Zhenxing Wu,Dejun Jiang,Chang-Yu Hsieh,Guangyong Chen,Ben Liao,Dongsheng Cao,Tingjun Hou
DOI: https://doi.org/10.1093/bib/bbab112
IF: 9.5
2021-04-19
Briefings in Bioinformatics
Abstract:Abstract Accurate predictions of druggability and bioactivities of compounds are desirable to reduce the high cost and time of drug discovery. After more than five decades of continuing developments, quantitative structure–activity relationship (QSAR) methods have been established as indispensable tools that facilitate fast, reliable and affordable assessments of physicochemical and biological properties of compounds in drug-discovery programs. Currently, there are mainly two types of QSAR methods, descriptor-based methods and graph-based methods. The former is developed based on predefined molecular descriptors, whereas the latter is developed based on simple atomic and bond information. In this study, we presented a simple but highly efficient modeling method by combining molecular graphs and molecular descriptors as the input of a modified graph neural network, called hyperbolic relational graph convolution network plus (HRGCN+). The evaluation results show that HRGCN+ achieves state-of-the-art performance on 11 drug-discovery-related datasets. We also explored the impact of the addition of traditional molecular descriptors on the predictions of graph-based methods, and found that the addition of molecular descriptors can indeed boost the predictive power of graph-based methods. The results also highlight the strong anti-noise capability of our method. In addition, our method provides a way to interpret models at both the atom and descriptor levels, which can help medicinal chemists extract hidden information from complex datasets. We also offer an HRGCN+'s online prediction service at https://quantum.tencent.com/hrgcn/.

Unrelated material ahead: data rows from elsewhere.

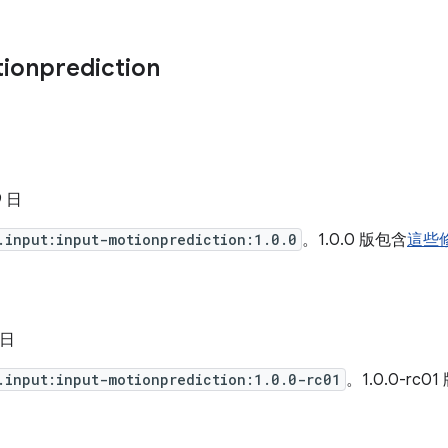
ionprediction
9 日
.input:input-motionprediction:1.0.0
。1.0.0 版包含
這些
 日
.input:input-motionprediction:1.0.0-rc01
。1.0.0-rc0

biochemical research methods,mathematical & computational biology
What problem does this paper attempt to address?
### What problems does this paper attempt to solve? This paper aims to solve several key challenges in Quantitative Structure - Activity Relationship (QSAR) modeling during the drug discovery process. Specifically, the authors propose an improved graph neural network method that combines molecular graphs and molecular descriptors as inputs, named Hyperbolic Relational Graph Convolution Network Plus (HRGCN+). The following are the main problems that this paper attempts to solve: 1. **Improve the prediction accuracy of QSAR models**: - Traditional QSAR methods face two main limitations in the big data era: First, molecular descriptors are predefined and cannot be updated automatically; second, it is difficult to select the descriptors that are most relevant to specific properties. Moreover, as the size of the dataset increases, descriptor - based methods may be affected by over - fitting or feature redundancy. - Although Graph Neural Networks (GNNs) can directly learn representations from molecular graphs, they may perform poorly on small datasets due to insufficient data. 2. **Combine the advantages of graph representation and descriptors**: - HRGCN+ combines molecular graphs and molecular descriptors to take advantage of both. Molecular graphs provide an intuitive interpretation at the atomic and bond levels, while molecular descriptors provide additional chemical information, which helps to improve the generalization ability of the model, especially on small datasets. 3. **Enhance the noise resistance and interpretability of the model**: - In drug discovery datasets, noise is inevitable. HRGCN+ shows stronger noise resistance and can handle noisy data while maintaining high prediction performance. - In addition, HRGCN+ provides a method to interpret the model at the atomic and descriptor levels, helping drug chemists extract valuable information from complex data. 4. **Implement an efficient and easy - to - use QSAR modeling tool**: - The paper not only shows the excellent performance of HRGCN+ on multiple drug discovery - related datasets but also provides an online prediction service, making it convenient for researchers to use this method for QSAR modeling. In summary, by proposing HRGCN+, this paper aims to solve the limitations of existing QSAR methods in the big data era, improve prediction accuracy, noise resistance, and interpretability, and provide an efficient and easy - to - use tool for drug discovery.